Um auch gegen Richter und Staatsanwälte vorgehen zu können, veränderte die AK-Partei im Februar 2014 die Bestimmungen, nach denen Richter und Staatsanwälte eingestellt und befördert werden. Die oberste Behörde, die diese Aufgaben bisher wahrnahm, war ein Hoher Richterlicher Rat (tükisch abgekürzt HSYK), dessen Vorsitzende und Mehrheit durch innere Wahlen unter den Richtern selbst bestimmt wurden.
In dem neuen Gesetz blieb dieser Rat bestehen. Seine wichtigsten Mitglieder jedoch sollten nun vom Justizminister eingesetzt werden. Dadurch hätte die Regierung eine Aufsichtsfunktion über die Richter erhalten. Doch die Richter wehrten sich. Das Oberste Gericht hat am 11. April beschlossen, dass das neue Gesetz gegen die Verfassung verstosse, weil es die in der Verfassung verankerte Unabhängigkeit der Richter in Frage stelle. Das Gesetz wurde an das Parlament zur Überarbeitung zurückgewiesen.
Die Kommentare Erdogans und seiner Minister waren sauersüss. Ihr Grundton war: «Wir sind mit dem richterlichen Entscheid nicht einverstanden, aber natürlich werden wir uns an die Entscheidung der Richter halten.» Doch die Beobachter merkten an, dass die AK-Partei ihre wichtigsten Nahziele bereits erreicht hatte. Sie entsandte nach dem Inkrafttreten der neuen, nun vom Gericht zurückgewiesenen Regeln sofort ihr genehme Vertreter in den Obersten Gerichtsrat.
Wird der Geheimdienst unantastbar?
Ein weiterer Gesetzesvorschlag wurde dem Parlament vorgelegt, der den türkischen Geheimdienst betrifft. Der Geheimdienst MIT soll nach diesem Vorschlag der Mehrheitspartei weitgehende Straffreiheit und grosse Unabhängigkeit für seine Aktionen erhalten. Klage gegen seine Agenten kann, wenn der Vorschlag Gesetz wird, nur vor dem Obersten Gerichtshof angestrengt werden, und dieser muss die Bewilligung des Ministerpräsidenten einholen, bevor eine Verhandlung stattfinden kann.

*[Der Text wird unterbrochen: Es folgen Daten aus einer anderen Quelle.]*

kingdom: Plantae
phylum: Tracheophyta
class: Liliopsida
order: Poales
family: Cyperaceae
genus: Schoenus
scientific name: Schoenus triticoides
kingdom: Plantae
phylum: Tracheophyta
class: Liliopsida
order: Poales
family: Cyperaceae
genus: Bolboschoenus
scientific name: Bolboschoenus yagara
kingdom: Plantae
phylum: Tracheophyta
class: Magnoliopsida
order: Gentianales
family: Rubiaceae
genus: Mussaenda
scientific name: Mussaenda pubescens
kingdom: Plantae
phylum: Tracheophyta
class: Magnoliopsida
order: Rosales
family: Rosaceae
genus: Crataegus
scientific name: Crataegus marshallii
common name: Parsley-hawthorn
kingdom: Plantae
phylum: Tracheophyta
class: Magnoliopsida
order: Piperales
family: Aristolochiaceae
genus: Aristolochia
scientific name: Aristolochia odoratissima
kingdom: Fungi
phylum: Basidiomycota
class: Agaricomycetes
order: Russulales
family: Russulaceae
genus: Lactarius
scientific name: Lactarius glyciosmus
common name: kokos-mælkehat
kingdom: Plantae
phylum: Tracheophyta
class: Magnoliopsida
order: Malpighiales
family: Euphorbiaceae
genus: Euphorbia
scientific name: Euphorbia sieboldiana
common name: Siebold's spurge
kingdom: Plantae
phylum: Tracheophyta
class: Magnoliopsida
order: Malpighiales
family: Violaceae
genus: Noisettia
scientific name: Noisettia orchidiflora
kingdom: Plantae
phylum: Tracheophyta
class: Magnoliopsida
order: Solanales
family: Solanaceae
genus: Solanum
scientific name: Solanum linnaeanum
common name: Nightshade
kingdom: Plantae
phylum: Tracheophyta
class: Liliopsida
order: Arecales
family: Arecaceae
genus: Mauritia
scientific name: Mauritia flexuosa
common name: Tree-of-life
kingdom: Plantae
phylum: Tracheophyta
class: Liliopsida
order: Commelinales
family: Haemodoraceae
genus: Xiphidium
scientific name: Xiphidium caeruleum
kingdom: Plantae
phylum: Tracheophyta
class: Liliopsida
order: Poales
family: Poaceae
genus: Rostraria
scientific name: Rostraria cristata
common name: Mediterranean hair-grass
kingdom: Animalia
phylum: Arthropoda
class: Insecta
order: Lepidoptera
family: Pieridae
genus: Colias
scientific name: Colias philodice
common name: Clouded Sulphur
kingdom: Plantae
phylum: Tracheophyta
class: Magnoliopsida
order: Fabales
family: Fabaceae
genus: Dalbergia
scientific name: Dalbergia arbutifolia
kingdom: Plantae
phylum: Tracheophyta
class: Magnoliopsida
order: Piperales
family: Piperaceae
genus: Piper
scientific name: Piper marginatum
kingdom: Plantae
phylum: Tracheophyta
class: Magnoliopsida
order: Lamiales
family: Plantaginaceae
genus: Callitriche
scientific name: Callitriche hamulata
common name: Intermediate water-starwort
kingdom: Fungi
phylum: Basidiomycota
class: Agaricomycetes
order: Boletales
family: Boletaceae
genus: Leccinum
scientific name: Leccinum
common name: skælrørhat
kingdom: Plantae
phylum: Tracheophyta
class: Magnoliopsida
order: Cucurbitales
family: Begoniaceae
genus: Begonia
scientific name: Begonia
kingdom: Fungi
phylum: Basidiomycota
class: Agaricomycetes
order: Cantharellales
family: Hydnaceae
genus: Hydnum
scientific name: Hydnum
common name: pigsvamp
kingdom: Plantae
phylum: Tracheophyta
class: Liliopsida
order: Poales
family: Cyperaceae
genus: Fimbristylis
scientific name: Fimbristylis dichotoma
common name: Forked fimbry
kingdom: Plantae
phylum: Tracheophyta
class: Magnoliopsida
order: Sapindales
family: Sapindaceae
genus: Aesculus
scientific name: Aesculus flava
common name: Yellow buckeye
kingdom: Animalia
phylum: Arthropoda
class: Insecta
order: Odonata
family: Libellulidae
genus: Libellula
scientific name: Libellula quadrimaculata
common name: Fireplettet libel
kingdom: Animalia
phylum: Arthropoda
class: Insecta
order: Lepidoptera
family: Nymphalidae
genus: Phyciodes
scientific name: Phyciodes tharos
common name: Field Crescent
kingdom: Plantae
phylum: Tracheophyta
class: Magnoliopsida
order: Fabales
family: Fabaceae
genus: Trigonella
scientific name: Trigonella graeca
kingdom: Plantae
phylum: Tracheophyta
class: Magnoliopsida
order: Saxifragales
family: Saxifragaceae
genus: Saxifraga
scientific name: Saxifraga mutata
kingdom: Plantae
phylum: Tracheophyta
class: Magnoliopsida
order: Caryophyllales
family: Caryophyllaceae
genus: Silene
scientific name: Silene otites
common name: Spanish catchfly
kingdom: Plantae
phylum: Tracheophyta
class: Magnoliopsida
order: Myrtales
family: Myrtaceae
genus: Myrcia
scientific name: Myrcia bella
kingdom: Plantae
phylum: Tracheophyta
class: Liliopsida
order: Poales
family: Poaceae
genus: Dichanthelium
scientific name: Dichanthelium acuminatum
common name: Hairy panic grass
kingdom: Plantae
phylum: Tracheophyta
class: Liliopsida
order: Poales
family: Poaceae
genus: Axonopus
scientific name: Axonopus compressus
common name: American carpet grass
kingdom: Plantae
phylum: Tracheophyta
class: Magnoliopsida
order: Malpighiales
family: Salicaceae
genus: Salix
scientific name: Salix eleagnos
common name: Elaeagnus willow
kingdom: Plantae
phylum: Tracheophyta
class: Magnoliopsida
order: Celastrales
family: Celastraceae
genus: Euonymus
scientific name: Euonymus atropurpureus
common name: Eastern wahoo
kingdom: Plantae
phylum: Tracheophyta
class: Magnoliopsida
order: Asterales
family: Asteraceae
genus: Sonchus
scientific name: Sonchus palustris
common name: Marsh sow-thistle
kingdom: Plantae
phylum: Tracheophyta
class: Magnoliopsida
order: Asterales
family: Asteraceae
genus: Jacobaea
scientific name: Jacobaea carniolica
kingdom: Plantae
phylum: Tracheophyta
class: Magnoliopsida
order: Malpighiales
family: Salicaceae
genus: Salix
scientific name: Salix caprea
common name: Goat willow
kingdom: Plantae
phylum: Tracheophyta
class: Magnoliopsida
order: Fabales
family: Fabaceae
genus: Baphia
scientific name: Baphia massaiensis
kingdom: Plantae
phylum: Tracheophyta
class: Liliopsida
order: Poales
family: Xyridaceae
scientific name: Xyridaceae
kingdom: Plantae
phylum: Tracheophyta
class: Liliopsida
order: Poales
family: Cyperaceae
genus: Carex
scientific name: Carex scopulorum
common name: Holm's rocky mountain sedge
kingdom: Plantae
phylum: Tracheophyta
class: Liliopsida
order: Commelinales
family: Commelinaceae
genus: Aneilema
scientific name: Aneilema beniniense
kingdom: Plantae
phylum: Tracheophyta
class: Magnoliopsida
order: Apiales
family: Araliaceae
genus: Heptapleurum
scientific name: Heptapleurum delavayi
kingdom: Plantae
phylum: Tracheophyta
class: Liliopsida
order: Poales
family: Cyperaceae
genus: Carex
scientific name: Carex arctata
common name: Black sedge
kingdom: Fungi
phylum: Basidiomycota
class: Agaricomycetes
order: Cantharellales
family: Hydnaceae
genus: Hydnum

Die Organisation soll direkt dem Ministerpräsidenten unterstellt werden. Sie soll auch, was ihr bisher verboten war, die Möglichkeit erhalten, ausserhalb der Türkei aktiv zu werden. Dies letzte kann man als einen Wink an Gülen verstehen, der heutzutage von Erdogan als ein Staatsfeind eingestuft wird, aber im Ausland, in Michigan, lebt. MIT wird bereits heute geleitet von Fidan Hakan, der als einer der engsten Vertrauten Erdogans gilt.
Die oppositionellen Abgeordneten, in erster Linie jene der Republikanischen Volkspartei (CHP), bekämpfen den Gesetzesvorschlag nach Kräften. Sie weisen darauf hin, dass die Türkei unter ihm Gefahr laufe, ein Polizeistaat zu werden. «Unter diesem Gesetz wird es unmöglich werden, Nachforschungen über illegale Aktivitäten des Geheimdienstes durchzuführen», erklärte einer von ihnen dem Parlament. «Die Türkei würde zu einem 'Geheimdienststaat' .» Doch ausser empörte Reden zu halten, können die Leute der Opposition nicht viel tun. Sie sind in der Minderheit.
Meinungsäusserung kontrolliert oder frei?
Zu den Rahmenbedingungen, welche die AK-Partei zu verändern sucht, gehört auch die Meinungsfreiheit. Noch gibt es neben Regierungsblättern und Regierungsfernsehen Zeitungen, sogar Qualitätszeitungen, welche Hizmet und den Oppositionsparteien nahestehen. Sie verfehlen nicht, auf die negativen Folgen hinzuweisen, welche die gegenwärtigen Schritte der Mehrheitspartei zeitigen dürften. Sie unterstreichen die Gefahren, die eine Abkehr von demokratischen Grundregeln für das Ansehen der Türkei und für ihre Stellung als Aspirant auf Mitgliedschaft der EU mit sich bringen, sowie auch für die weltweit vernetzte türkische Wirtschaft.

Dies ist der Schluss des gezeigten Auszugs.